La Première ministre suédoise refuse de convoquer une commission de défense sur la situation en Ukraine
La Première ministre social-démocrate Magdalena Andersson n’a pas voulu annoncer la convocation d’une commission de défense sur l’Ukraine, malgré les appels de plusieurs partis d’opposition. Elle a qualifié les discussions en cours de « question secondaire ».
La Première ministre social-démocrate Magdalena Andersson n’a pas voulu annoncer la convocation d’une commission de défense — un forum de consultation entre le gouvernement et les représentants des partis parlementaires sur la politique de sécurité et de défense — sur l’Ukraine, malgré les appels de plusieurs partis d’opposition. Elle a qualifié les discussions en cours de « question secondaire ».
Après une réunion sur la politique de sécurité du pays avec les autres partis, Mme Andersson a déclaré que le dialogue sur la situation en matière de sécurité avec les autres partis se poursuivrait dans divers forums, y compris la commission des affaires étrangères du Riksdag. Elle n’a fait aucune annonce concernant la commission de la défense, ce qui serait perçu comme une déclaration politique forte.
Les partis d’opposition de droite souhaitent que la commission de la défense soit rouverte afin d’actualiser son analyse de la nouvelle situation en matière de sécurité. Le leader du parti Modéré, Ulf Kristersson, a souligné que la commission de la défense a été convoquée après l’invasion de la Crimée par la Russie en 2014.
Le leader du parti Modéré pense qu’il est temps de revoir si la Suède est suffisamment équipée pour faire face à une situation qui s’aggrave rapidement. M. Kristersson estime qu’il n’est pas exclu que la défense nécessite plus de fonds pour soutenir les investissements prévus.
À la question de savoir si elle exclut la possibilité que les investissements prévus dans le domaine de la défense suédoise doivent être anticipés en raison de l’aggravation de la situation sécuritaire, Mme Andersson a répondu : « Nous ne sommes pas dans une situation où il faut exclure quoi que ce soit ».
La dirigeante des chrétiens-démocrates, Ebba Busch, estime que cette nouvelle analyse de la politique de sécurité de la commission de la défense pourrait servir de base à une mise à jour des décisions du Riksdag en matière de défense à partir de 2020, qui portent sur la manière dont la défense de la Suède devrait être conçue en 2021-2025.
Tous les partis du Riksdag seront invités à commenter les travaux sur une stratégie actualisée, a déclaré la Première ministre Andersson lors d’une conférence de presse.
───
- _CONSIGNE_:
Indiquez si chacune des affirmations suivantes est conforme à l'article sur la commission de défense suédoise, en répondant par oui ou par non et en citant les mots du texte qui tranchent. (a) Magdalena Andersson a annoncé la convocation d'une commission de défense sur l'Ukraine. (b) La commission de la défense a déjà été convoquée après l'invasion de la Crimée par la Russie en 2014. (c) Ebba Busch est à la tête des chrétiens-démocrates.

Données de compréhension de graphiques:
───
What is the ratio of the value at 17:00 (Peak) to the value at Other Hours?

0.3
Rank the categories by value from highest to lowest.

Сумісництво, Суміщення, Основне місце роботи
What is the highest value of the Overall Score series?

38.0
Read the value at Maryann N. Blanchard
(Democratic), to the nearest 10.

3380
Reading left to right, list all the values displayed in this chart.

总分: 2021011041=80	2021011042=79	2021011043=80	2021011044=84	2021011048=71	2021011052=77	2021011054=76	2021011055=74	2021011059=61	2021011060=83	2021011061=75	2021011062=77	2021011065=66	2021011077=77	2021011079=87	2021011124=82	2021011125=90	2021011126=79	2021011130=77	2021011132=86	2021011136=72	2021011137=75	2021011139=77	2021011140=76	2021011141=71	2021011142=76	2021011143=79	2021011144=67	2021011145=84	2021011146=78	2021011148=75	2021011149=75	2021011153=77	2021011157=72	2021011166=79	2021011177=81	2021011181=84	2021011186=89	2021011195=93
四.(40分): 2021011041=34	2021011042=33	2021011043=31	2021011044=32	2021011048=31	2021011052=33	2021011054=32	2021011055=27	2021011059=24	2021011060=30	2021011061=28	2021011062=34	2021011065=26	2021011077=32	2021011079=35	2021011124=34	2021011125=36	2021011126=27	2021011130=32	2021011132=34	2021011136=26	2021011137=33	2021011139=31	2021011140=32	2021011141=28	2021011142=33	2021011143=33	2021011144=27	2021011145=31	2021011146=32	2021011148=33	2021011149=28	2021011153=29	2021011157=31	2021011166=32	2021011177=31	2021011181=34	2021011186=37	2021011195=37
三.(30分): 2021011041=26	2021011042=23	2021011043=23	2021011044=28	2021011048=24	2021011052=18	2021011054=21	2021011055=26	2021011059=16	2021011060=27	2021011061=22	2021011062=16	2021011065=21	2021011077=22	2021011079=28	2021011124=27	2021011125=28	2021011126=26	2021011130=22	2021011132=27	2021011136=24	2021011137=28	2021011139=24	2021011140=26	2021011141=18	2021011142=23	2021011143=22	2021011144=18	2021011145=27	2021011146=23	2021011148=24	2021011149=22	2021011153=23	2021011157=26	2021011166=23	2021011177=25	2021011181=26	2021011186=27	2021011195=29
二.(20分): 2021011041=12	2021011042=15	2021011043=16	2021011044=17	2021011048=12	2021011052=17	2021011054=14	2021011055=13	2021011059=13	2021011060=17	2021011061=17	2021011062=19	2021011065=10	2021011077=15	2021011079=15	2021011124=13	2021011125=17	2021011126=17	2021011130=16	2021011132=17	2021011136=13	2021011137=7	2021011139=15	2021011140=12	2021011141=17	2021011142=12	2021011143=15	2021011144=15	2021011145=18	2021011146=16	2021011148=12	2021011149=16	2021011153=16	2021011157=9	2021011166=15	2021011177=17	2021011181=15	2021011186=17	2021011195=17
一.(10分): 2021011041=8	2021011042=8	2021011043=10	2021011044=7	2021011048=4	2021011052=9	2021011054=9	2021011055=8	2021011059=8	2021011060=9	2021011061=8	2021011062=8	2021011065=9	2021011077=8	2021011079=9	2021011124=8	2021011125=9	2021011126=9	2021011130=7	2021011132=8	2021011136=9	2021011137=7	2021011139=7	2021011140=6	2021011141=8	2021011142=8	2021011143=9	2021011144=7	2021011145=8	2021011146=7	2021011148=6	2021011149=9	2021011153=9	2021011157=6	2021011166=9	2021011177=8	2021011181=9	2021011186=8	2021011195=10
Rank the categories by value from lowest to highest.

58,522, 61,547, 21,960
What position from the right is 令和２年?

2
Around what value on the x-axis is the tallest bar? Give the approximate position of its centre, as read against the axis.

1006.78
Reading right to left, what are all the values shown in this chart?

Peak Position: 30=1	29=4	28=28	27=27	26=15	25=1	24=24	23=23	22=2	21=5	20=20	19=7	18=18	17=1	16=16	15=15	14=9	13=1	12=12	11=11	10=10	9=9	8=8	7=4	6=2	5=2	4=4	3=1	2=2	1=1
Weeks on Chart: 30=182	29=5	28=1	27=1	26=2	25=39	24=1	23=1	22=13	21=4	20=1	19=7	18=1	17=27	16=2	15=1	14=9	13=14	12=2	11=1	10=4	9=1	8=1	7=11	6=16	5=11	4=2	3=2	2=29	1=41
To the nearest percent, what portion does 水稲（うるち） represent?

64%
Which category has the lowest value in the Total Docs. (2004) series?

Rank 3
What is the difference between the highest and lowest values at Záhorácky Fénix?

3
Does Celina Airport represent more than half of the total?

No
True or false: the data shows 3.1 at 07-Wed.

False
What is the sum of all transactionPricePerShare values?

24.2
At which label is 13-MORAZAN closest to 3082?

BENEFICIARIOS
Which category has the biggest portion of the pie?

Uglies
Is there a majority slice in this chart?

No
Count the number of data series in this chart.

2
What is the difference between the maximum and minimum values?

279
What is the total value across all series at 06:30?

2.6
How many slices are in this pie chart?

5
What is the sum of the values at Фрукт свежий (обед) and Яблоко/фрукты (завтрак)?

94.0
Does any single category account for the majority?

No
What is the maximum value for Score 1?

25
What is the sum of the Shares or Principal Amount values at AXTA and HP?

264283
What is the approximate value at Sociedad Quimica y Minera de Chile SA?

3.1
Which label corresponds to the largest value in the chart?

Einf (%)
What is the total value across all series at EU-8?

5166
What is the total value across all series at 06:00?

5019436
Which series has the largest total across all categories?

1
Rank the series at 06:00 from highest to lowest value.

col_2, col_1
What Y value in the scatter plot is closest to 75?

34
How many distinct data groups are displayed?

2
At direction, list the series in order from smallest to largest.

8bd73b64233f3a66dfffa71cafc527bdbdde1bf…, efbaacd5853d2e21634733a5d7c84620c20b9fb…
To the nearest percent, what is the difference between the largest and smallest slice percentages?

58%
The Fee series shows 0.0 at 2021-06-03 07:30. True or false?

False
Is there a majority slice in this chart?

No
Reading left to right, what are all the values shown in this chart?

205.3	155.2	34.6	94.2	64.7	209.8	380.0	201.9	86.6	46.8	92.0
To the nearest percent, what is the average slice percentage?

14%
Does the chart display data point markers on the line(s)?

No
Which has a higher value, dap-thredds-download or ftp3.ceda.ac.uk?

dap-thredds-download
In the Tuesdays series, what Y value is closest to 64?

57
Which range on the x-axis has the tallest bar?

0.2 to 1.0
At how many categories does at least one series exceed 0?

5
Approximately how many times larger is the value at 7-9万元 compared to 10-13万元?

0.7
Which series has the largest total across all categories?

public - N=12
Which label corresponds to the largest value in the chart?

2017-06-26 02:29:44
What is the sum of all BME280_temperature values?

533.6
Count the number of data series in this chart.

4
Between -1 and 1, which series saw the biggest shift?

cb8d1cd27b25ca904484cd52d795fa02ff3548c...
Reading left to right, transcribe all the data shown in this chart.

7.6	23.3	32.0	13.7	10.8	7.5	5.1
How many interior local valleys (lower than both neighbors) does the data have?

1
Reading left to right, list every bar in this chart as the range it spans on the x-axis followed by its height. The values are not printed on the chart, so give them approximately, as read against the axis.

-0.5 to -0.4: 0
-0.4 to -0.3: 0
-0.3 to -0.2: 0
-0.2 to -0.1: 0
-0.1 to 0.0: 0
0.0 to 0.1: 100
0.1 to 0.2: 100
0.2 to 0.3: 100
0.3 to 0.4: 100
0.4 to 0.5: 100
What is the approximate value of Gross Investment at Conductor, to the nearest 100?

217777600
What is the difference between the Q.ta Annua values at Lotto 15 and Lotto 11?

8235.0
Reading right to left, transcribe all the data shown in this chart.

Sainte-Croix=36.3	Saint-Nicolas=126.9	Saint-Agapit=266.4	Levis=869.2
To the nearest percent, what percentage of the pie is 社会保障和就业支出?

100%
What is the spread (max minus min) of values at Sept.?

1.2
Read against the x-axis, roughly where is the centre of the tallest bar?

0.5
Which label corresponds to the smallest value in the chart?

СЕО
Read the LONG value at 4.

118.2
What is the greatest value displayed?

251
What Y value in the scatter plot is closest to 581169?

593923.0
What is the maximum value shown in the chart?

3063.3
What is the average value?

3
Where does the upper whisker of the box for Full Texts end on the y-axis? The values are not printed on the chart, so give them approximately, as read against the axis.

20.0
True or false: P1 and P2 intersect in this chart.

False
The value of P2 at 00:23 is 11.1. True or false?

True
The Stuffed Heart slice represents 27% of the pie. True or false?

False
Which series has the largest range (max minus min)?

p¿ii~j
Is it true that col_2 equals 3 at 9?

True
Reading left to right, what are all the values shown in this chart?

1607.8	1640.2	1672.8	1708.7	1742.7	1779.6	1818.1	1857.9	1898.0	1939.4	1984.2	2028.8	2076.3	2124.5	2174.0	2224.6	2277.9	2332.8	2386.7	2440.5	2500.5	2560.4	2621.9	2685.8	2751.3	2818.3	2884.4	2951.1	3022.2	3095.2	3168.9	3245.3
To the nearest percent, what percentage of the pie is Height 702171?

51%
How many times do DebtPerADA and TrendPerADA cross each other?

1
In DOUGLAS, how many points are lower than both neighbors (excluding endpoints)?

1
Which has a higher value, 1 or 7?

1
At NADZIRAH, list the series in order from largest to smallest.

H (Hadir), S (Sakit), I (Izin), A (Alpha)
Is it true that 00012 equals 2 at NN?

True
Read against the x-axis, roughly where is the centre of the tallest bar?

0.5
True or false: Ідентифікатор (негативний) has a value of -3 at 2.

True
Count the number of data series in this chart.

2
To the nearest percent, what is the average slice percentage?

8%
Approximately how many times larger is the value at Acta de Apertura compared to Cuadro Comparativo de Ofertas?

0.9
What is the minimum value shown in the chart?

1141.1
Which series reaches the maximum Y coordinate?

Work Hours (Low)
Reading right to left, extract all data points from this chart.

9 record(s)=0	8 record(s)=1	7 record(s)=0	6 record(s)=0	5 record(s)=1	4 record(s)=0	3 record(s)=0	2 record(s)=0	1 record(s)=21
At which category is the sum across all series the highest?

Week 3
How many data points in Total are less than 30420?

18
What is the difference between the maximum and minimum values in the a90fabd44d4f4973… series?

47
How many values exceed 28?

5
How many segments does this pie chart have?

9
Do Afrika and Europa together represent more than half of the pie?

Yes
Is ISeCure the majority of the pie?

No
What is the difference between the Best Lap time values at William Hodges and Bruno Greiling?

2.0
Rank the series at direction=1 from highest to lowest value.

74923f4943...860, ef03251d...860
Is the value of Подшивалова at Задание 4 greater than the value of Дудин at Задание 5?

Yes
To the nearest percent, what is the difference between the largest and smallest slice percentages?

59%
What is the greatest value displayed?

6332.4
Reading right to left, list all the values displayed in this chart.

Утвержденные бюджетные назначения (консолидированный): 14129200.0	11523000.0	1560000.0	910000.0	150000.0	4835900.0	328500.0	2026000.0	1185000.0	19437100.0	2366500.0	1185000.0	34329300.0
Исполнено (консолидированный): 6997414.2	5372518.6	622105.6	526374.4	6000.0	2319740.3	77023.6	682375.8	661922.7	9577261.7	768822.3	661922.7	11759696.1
───
- _RÉPONSE_:
(a) Non : « La Première ministre social-démocrate Magdalena Andersson n’a pas voulu annoncer la convocation d’une commission de défense sur l’Ukraine ».
(b) Oui : « la commission de la défense a été convoquée après l’invasion de la Crimée par la Russie en 2014 ».
(c) Oui : « La dirigeante des chrétiens-démocrates, Ebba Busch ».